Last month’s suicide bombing at an Ariana Grande concert in Manchester wasn’t the first time an Islamist terrorist targeted young people out for a night of fun. In 2001, a Hamas-affiliated terrorist blew himself up outside the Dolphinarium, a Tel Aviv nightclub, killing 21 Israelis, including 16 teenagers.
But news coverage of the two massacres was strikingly different, as the Manchester attack generated exponentially more attention. The New York Times, for example, offered a handful of small accounts about the Tel Aviv attack. But the Manchester bombing generated dozens of wire service and Times staff updates along with analysis stories and an editorial lamenting the horror of targeting children.
There are reasons why attacks in Europe are covered more exhaustively than those targeting Israelis. But as a result, Americans may not fully appreciate the depth of Palestinian violence because the near-daily examples of it are all but ignored.
The stark reporting contrast between the Manchester and Dolphinarium attacks reveals a change in how terrorism has been covered during the intervening 16 years. The Dolphinarium attack took place about three months before the September 11th attacks that dramatically increased media attention to terrorism.
A significant reporting gap continued after 9/11, however. Two 2002 shooting attacks within 12 days of each other prompted vastly different coverage by the New York Times. The July 4 shooting attack at Los Angeles International Airport, which claimed two lives, produced at least 13 articles. By contrast, nine people were murdered in a July 16 shooting and bombing attack against an Israeli bus going to the settlement of Immanuel. The Times devoted only one article to this slaughter.
The Times commits minimal attention to attacks on Israelis today. Last Friday’s fatal stabbing attack in Jerusalem received a scant 431-word article containing no images or references to “terror,” “terrorist,” or “terrorism.”

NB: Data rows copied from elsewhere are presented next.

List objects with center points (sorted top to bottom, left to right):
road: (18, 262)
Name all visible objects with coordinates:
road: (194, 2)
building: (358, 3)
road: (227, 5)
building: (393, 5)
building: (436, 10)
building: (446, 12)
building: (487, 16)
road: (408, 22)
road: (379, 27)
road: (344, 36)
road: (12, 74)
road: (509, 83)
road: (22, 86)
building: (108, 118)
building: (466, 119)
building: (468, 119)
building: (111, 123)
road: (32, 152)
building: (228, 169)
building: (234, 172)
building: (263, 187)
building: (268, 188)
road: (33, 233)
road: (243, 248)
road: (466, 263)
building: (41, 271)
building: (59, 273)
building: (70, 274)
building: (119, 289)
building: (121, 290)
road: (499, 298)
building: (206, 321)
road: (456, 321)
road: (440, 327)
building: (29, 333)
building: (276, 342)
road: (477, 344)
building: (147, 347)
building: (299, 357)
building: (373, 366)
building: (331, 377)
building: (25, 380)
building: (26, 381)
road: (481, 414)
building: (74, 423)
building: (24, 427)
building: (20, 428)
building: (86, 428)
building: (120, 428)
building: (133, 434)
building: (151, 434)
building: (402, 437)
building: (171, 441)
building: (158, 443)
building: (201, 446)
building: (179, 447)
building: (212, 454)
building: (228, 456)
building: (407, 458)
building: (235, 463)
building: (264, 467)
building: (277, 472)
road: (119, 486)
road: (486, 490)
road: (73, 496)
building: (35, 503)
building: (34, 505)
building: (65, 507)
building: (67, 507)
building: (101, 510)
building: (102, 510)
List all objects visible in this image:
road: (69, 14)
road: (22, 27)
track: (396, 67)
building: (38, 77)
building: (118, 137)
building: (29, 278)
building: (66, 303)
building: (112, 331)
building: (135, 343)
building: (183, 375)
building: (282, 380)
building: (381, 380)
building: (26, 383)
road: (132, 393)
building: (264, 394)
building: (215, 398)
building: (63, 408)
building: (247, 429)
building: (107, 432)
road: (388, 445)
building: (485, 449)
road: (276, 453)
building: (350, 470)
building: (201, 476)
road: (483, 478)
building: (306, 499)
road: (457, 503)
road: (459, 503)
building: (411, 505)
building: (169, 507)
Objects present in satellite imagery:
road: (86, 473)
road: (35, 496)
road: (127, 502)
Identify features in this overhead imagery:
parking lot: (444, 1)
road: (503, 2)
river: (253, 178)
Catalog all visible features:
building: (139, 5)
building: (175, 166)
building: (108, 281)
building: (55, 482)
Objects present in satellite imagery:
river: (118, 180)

Worse, the newspaper ran a 243-word Associated Press article about the attack with a headline emphasizing the terrorists’ deaths, rather than their victim: “Palestinian Attackers Killed After Killing Israeli Officer.”
By contrast, the Times provided much more sympathetic coverage to an April terrorist attack in Paris that similarly claimed a police officer’s life. At 1,037 words, the article was almost three times as long, contained six photos of the attack scene, and referred six times to “terrorism” and thrice to “terrorist attack.”
An attack’s location plays a significant role in determining the extent of news coverage. Commentator Joe Concha calls this the “there versus here” phenomenon.
For example, the Times published eight articles about last November’s car ramming and stabbing attack at Ohio State University that killed no one, but injured 11 people. That included a profile of the suspected terrorist behind it. Deadlier attacks overseas generally receive far less coverage.
However, that “there versus here” explanation falters in comparison to coverage of vehicular attacks in Israel with others that occurred overseas since Ohio State.